## Task objective
Can you reproduce the data beneath, keeping every line exact?

## Input data
___
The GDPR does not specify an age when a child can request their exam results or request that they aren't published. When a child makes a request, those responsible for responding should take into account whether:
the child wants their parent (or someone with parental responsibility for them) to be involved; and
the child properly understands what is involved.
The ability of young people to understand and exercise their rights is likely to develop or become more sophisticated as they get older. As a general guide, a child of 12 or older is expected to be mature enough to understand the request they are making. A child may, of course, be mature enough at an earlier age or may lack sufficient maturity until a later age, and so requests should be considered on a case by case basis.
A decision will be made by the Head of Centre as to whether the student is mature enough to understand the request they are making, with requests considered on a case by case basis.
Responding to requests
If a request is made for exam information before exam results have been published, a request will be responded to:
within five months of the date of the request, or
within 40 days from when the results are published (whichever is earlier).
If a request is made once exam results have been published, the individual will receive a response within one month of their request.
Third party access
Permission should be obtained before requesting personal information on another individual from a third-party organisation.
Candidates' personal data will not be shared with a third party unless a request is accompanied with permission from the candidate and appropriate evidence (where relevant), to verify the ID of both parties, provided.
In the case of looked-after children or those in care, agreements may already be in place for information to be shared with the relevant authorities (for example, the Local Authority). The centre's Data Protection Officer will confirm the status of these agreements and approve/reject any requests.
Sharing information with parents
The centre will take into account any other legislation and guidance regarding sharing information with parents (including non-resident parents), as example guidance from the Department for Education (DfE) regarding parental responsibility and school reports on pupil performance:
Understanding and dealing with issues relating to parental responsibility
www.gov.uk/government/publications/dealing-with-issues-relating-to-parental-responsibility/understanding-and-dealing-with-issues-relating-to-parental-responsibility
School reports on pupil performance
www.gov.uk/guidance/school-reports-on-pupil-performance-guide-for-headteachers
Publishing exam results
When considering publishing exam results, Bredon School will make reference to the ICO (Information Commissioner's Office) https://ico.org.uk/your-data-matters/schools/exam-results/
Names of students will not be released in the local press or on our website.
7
___
## Response below
The GDPR does not specify an age when a child can request their exam results or request that they aren't published. When a child makes a request, those responsible for responding should take into account whether:
the child wants their parent (or someone with parental responsibility for them) to be involved; and
the child properly understands what is involved.
The ability of young people to understand and exercise their rights is likely to develop or become more sophisticated as they get older. As a general guide, a child of 12 or older is expected to be mature enough to understand the request they are making. A child may, of course, be mature enough at an earlier age or may lack sufficient maturity until a later age, and so requests should be considered on a case by case basis.
A decision will be made by the Head of Centre as to whether the student is mature enough to understand the request they are making, with requests considered on a case by case basis.
Responding to requests
If a request is made for exam information before exam results have been published, a request will be responded to:
within five months of the date of the request, or
within 40 days from when the results are published (whichever is earlier).
If a request is made once exam results have been published, the individual will receive a response within one month of their request.
Third party access
Permission should be obtained before requesting personal information on another individual from a third-party organisation.
Candidates' personal data will not be shared with a third party unless a request is accompanied with permission from the candidate and appropriate evidence (where relevant), to verify the ID of both parties, provided.
In the case of looked-after children or those in care, agreements may already be in place for information to be shared with the relevant authorities (for example, the Local Authority). The centre's Data Protection Officer will confirm the status of these agreements and approve/reject any requests.
Sharing information with parents
The centre will take into account any other legislation and guidance regarding sharing information with parents (including non-resident parents), as example guidance from the Department for Education (DfE) regarding parental responsibility and school reports on pupil performance:
Understanding and dealing with issues relating to parental responsibility
www.gov.uk/government/publications/dealing-with-issues-relating-to-parental-responsibility/understanding-and-dealing-with-issues-relating-to-parental-responsibility
School reports on pupil performance
www.gov.uk/guidance/school-reports-on-pupil-performance-guide-for-headteachers
Publishing exam results
When considering publishing exam results, Bredon School will make reference to the ICO (Information Commissioner's Office) https://ico.org.uk/your-data-matters/schools/exam-results/
Names of students will not be released in the local press or on our website.
7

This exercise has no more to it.